Toutefois, il ne faut pas oublier une chose: les contacts virtuels ne remplacent pas l’échange direct entre les membres du Conseil. L’un des défis consiste donc à préserver la cohésion du Parlement en dépit de cette situation difficile. 

Dans votre rôle de président du Conseil national, comment souhaitez-vous poursuivre en 2021? Selon quels principes avez-vous l’intention de diriger le Parlement et quelles sont pour vous les priorités?

Je veux diriger le Conseil national de façon efficace et impartiale. Il en va de même pour les sessions de la Délégation administrative (DA) et du Bureau du Conseil national.

La DA est comparable au Conseil d’administration d’une entreprise; elle se compose de la tête des deux Conseils. Au sein du Bureau, outre la présidence du Conseil, les fractions sont représentées.
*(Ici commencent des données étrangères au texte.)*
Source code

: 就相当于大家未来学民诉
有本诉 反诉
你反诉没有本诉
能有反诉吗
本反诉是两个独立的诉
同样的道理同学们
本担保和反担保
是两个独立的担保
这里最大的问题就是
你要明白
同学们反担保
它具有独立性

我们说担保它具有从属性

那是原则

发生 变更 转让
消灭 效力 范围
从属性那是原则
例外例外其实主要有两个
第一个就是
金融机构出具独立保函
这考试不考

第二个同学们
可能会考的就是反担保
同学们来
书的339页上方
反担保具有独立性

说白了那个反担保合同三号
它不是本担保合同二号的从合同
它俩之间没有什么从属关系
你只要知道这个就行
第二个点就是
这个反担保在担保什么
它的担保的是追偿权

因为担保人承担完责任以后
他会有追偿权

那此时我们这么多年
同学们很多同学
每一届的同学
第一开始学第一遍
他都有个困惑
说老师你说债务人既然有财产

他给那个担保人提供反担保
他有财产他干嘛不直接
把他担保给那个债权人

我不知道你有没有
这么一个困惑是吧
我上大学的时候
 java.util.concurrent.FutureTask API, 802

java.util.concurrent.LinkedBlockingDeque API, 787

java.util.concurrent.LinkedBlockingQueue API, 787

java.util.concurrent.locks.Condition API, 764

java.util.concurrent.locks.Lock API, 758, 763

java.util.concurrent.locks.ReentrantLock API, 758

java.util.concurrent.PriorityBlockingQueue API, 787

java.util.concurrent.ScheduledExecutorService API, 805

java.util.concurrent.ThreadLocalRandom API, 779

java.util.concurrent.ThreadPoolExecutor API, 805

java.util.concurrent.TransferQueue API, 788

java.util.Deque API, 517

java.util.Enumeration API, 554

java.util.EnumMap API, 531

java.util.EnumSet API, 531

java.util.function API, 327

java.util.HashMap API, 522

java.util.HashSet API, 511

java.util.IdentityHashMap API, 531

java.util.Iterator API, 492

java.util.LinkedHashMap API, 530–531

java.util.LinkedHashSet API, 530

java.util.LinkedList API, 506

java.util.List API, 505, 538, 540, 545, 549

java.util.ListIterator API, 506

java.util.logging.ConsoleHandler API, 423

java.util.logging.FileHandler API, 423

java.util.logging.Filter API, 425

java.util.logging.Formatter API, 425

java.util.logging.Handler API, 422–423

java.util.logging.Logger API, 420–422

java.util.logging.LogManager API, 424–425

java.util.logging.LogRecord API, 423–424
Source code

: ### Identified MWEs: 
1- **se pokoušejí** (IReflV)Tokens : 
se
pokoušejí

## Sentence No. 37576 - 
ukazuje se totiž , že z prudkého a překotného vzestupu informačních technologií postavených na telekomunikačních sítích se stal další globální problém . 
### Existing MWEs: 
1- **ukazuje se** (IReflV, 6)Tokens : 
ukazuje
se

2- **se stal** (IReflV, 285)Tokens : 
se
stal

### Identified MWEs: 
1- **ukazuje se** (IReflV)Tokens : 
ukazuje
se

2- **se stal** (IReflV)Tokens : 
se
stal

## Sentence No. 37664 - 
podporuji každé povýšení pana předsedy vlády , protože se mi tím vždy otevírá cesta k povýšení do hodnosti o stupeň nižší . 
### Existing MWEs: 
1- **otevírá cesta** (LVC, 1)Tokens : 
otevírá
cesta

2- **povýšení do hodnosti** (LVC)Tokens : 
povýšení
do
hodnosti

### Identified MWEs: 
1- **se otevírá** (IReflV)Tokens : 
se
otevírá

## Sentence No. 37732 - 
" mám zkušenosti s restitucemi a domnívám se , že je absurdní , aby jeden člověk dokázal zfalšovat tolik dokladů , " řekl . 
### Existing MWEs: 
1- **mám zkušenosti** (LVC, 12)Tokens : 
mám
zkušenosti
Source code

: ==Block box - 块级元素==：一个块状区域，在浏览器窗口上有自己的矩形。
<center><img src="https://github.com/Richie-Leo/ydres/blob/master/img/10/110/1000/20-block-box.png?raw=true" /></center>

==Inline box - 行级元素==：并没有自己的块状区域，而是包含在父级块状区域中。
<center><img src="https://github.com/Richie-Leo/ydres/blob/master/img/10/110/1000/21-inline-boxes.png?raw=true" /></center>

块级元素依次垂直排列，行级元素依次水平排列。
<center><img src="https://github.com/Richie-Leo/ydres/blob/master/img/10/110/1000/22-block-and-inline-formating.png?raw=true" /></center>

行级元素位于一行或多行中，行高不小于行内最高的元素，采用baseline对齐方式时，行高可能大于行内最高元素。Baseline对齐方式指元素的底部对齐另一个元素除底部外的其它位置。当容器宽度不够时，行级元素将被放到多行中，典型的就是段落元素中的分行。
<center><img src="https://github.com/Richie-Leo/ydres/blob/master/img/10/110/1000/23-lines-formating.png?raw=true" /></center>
Ces deux structures sont d’importants organes de direction du Parlement. En temps de crise, leur rôle est encore plus significatif. Elles prennent des décisions stratégiques, organisationnelles et opérationnelles, et le Bureau prend aussi des décisions de contenu (programme de la session).

Je souhaite par ailleurs reprendre les contacts interpersonnels avec l’étranger, en particulier avec les présidentes et présidents parlementaires de l’espace UE.

L’année dernière, l’économie suisse a fortement souffert de la crise du coronavirus. Par le biais de crédits COVID-19, le Conseil fédéral a notamment apporté des aides aux entreprises suisses sous la forme de liquidités. À quels thèmes économiques vous attelez-vous cette année?

À tous. Je ne pense pas qu’un thème économique spécifique se détache. Nous devons apprendre à avoir une activité économique avec la COVID-19. Pour cela, il faut aussi réactiver ou redéfinir l’aide pour les cas de rigueur.

Le plan de sauvetage de plusieurs milliards approuvé à l’été par le Parlement n’est rien d’autre qu’une énorme contribution de solidarité de la société. Avec nos impôts, nous contribuons tous à atténuer les conséquences économiques, sociales et sociétales de la pandémie. Même si nous parvenons à enrayer le virus, cette crise se fera sentir encore longtemps, d’autant plus que le monde entier est concerné. Cette perspective m’inquiète. Même si, comparé à d’autres pays, la vie sociale n’est pas totalement mise sous cloche.

La crise du coronavirus met-elle en évidence un fossé grandissant entre l’économie la politique? Si tel est le cas, comment peut-on combler celui-ci?

Je ne constate pas de fracture croissante. Il me semble que la collaboration est plus étroite qu’auparavant, car dans cette crise, nous sommes davantage tributaires les uns des autres. Ainsi par exemple, les banques suisses ont proposé, sans entraves bureaucratiques, de verser des crédits d’aide. Nous devrons encore intensifier la collaboration, faute de quoi nous ne serons pas en mesure de maîtriser la crise et ses conséquences.

Qu’attendez-vous pour la Suisse en 2021 du point de vue des relations avec l’Europe?

La discussion va certainement avancer. Le Conseil fédéral a remanié le mandat de négociation, une nouvelle secrétaire d’État a repris la barre. Toutefois, nous ne savons pas encore dans quelle direction va aller le gouvernement. Pour des raisons de tactiques de négociation, il ne dévoile pas son jeu.

À n’en pas douter, les commissions de politique extérieure des Conseils s’exprimeront avec compétence, et les proeuropéens tout comme les eurosceptiques tenteront de faire pression. J’espère cependant que le Conseil fédéral pourra négocier dans le calme – les indiscrétions ne l’aident pas ici. Mais n’oublions pas une chose: le Brexit est au premier plan pour l’UE.

Quels sont vos objectifs personnels pour cette année de mandat de président du Conseil national?

Je mettrai tout en œuvre pour diriger le Conseil de façon neutre et irréprochable, et pour représenter au mieux l’institution du «Parlement» vis-à-vis de l’extérieur.

Je m’efforcerai de pratiquer une collaboration optimale avec le Conseil fédéral et l’administration fédérale. Par ailleurs, pendant cette année de présidence, je veux susciter un grand nombre d’expériences positives, dans la droite ligne de ma devise: cohésion, confiance et satisfaction. Je serais heureux qu’un maximum d’autres personnes essaient de le faire aussi.